L’électro jazz norvégien de Nils Peter Molvaer

Album (musique) Switch par nils petter molvaer - from Site Fip

Nils Peter Molvaer est un de ces artistes encore (anormalement) trop peu connu de la scène « grand public jazz » et qui à mon sens mérite vraiment d’être découvert pour peu que vous aimiez l’étrange musique savante aux accents acidulés et aux longues instrumentalisations frisant le paranormal. Certes, le monsieur fait figure de référence dans le milieu Jazzy mais, sa popularité ne semble pas s’entendre outre ces limbes floues malgré plusieurs opus de très bonne qualité de cette si particulière touche que nous nommerons  électro jazz scandinave.

L’alchimie entre jazz et musique électro

En effet, si la musique de Nils Peter Molvaer était une image ou un concept, je choisirais peut-être une ombre vagabonde, sorte d’esprit flottant qui, sous une cape obscure, se dérobe derrière une fausse simplicité. C’est lors des longs barrissements du maitre scandinave que cette musique prends son ampleur, lancée comme une voiture de course, les notes carburent et l’homme devient autre. L’hommage au grand Miles Davis auquel il doit beaucoup est bien là, dans l’air avec le public.  Nils Peter Molvaer nous propulse au fil des gammes, tel un alchimiste fou, un mage sacré dans un dédale de sonorités toutes plus apocalyptiques que les précédentes. C’est au fil de ses albums qu’il aime réunir cette potion qui oscille entre musique Jazz et les ambiances électroniques. (en terme de mélange électronique détonnant, il y a aussi l‘excellent Rodolphe Burger à découvrir)

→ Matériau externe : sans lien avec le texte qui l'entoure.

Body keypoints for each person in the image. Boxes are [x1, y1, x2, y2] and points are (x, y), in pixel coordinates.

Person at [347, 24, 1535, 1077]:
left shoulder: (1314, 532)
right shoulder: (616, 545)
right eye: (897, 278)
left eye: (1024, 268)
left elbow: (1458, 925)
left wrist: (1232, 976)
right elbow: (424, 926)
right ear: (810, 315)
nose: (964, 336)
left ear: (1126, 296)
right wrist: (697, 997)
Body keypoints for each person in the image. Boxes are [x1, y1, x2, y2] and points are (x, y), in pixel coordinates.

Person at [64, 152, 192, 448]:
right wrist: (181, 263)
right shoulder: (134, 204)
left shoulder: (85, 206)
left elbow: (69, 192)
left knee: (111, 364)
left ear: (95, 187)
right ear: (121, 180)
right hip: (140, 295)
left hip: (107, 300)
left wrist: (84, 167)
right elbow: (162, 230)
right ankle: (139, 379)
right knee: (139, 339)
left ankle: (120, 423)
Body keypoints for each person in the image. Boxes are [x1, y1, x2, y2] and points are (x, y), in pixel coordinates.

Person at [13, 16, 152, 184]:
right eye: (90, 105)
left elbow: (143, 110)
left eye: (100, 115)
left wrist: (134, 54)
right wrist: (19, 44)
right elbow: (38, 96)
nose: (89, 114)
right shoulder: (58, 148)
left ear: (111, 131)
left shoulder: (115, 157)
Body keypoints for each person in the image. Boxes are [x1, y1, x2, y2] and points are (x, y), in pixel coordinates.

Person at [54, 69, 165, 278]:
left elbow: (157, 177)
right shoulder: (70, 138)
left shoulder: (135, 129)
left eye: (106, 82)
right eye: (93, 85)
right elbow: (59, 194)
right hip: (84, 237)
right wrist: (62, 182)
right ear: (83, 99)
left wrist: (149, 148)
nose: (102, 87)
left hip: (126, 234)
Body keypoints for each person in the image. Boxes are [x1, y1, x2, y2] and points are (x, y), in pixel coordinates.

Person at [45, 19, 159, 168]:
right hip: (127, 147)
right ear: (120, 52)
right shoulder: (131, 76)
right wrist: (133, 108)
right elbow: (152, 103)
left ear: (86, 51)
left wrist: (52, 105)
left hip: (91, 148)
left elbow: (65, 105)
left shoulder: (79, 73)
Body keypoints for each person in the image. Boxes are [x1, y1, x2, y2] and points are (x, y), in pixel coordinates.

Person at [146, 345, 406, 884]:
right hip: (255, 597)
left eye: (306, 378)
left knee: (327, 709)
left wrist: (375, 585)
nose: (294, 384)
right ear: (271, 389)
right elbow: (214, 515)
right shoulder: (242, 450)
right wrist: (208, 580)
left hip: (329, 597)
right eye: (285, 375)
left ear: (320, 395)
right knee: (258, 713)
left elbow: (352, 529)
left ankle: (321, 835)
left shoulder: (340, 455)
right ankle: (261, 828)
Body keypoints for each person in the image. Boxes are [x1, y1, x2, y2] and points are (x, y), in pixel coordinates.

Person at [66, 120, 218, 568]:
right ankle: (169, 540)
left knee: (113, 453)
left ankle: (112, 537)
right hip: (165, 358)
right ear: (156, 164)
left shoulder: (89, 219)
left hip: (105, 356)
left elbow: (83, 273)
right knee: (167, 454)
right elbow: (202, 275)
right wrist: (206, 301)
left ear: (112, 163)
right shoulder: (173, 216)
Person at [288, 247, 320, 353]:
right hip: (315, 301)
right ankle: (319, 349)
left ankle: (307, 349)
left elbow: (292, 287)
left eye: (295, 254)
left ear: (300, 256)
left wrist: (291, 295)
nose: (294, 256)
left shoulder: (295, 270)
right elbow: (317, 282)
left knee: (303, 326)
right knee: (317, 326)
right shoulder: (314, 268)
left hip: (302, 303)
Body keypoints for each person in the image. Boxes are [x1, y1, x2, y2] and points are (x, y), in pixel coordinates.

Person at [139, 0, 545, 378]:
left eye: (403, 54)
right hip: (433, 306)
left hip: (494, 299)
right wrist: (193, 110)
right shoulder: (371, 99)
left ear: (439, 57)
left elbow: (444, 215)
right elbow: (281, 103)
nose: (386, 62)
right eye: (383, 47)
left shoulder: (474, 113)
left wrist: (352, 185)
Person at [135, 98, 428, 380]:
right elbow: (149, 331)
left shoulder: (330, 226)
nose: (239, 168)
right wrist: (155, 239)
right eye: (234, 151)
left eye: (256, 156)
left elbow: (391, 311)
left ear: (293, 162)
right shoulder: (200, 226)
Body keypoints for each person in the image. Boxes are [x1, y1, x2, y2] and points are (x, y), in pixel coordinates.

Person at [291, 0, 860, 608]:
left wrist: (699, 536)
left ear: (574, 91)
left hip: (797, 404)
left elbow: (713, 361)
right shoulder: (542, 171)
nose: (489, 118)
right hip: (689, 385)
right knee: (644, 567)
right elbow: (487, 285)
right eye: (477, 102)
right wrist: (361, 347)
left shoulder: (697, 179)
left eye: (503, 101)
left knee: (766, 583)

C’est certain, le trompettiste norvégien (originaire de la région de Sula pour les aficionados du pays d’Olaf) aime jouer des contrastes, il l’indique dans ses interviews, sa musique nait d’une improvisation à la manière d’un peintre, son travail n’est pas écrit, il commence doucement puis, doucement se languit, se recroqueville, s’étire et d’un seul coup se réveille, se lève pour partir d’un seul coup dans une transe chamanique improvisée.

Pour découvrir son travail : je vous recommande l’album Khmer sorti en 1998 qui reste pour ma part un des plus importants car  posant une première stèle vraiment électronique de son travail de soul searcher. Depuis, de l’eau a coulé sous les ponts et d’autres belles galettes ont vu le jour à l’instar du dernier opus (déjà sélection fip juin 2014) qui résonne au doux nom de « SWITCH ».  Sans vous en faire des tartines, Nils Peter Molvaer est un artiste à découvrir rapidement. Une musique électro qui fait mouche.